▸ **AIM OF THE TASK**:
Give back, exactly as written, the lines from the first line of the data below through the line with "If your car", and omit the pictures.

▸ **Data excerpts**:

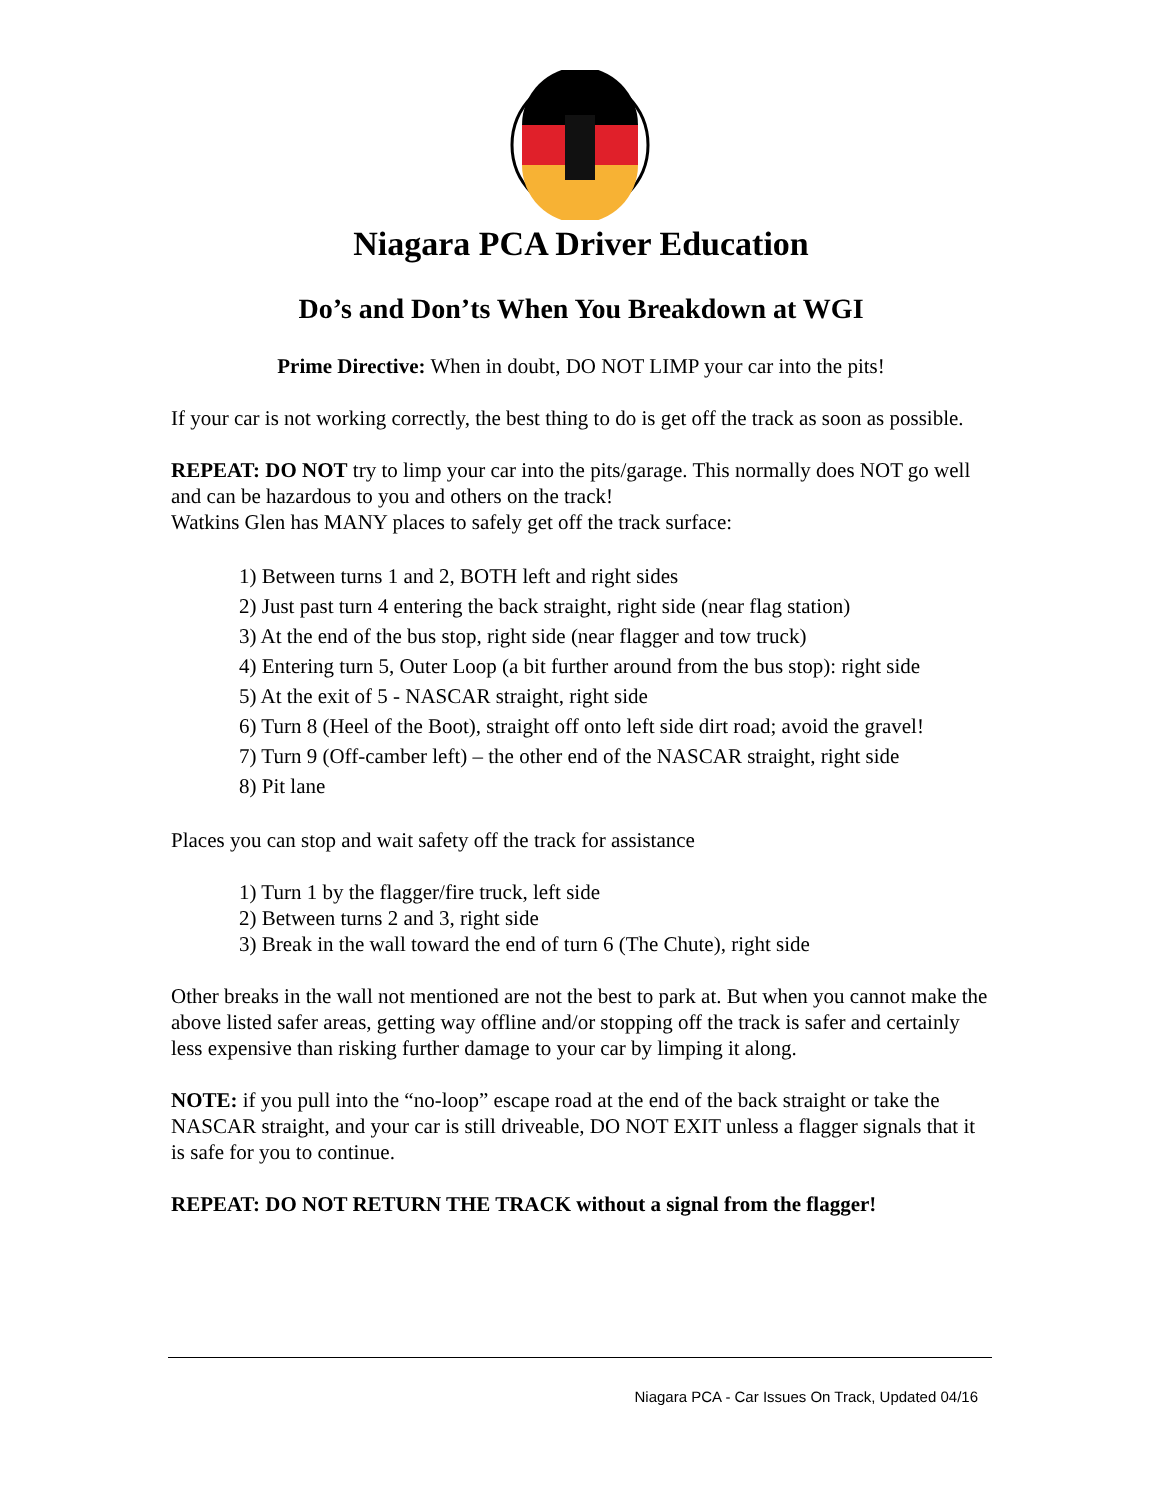Niagara PCA Driver Education
Do’s and Don’ts When You Breakdown at WGI
Prime Directive: When in doubt, DO NOT LIMP your car into the pits!
If your car is not working correctly, the best thing to do is get off the track as soon as possible.
REPEAT: DO NOT try to limp your car into the pits/garage. This normally does NOT go well and can be hazardous to you and others on the track!
Watkins Glen has MANY places to safely get off the track surface:
1) Between turns 1 and 2, BOTH left and right sides
2) Just past turn 4 entering the back straight, right side (near flag station)
3) At the end of the bus stop, right side (near flagger and tow truck)
4) Entering turn 5, Outer Loop (a bit further around from the bus stop): right side
5) At the exit of 5 - NASCAR straight, right side
6) Turn 8 (Heel of the Boot), straight off onto left side dirt road; avoid the gravel!
7) Turn 9 (Off-camber left) – the other end of the NASCAR straight, right side
8) Pit lane
Places you can stop and wait safety off the track for assistance
1) Turn 1 by the flagger/fire truck, left side
2) Between turns 2 and 3, right side
3) Break in the wall toward the end of turn 6 (The Chute), right side
Other breaks in the wall not mentioned are not the best to park at. But when you cannot make the above listed safer areas, getting way offline and/or stopping off the track is safer and certainly less expensive than risking further damage to your car by limping it along.
NOTE: if you pull into the “no-loop” escape road at the end of the back straight or take the NASCAR straight, and your car is still driveable, DO NOT EXIT unless a flagger signals that it is safe for you to continue.
REPEAT: DO NOT RETURN THE TRACK without a signal from the flagger!
Niagara PCA - Car Issues On Track, Updated 04/16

▸ **RESPONSE AREA**:
Niagara PCA Driver Education
Do’s and Don’ts When You Breakdown at WGI
Prime Directive: When in doubt, DO NOT LIMP your car into the pits!
If your car is not working correctly, the best thing to do is get off the track as soon as possible.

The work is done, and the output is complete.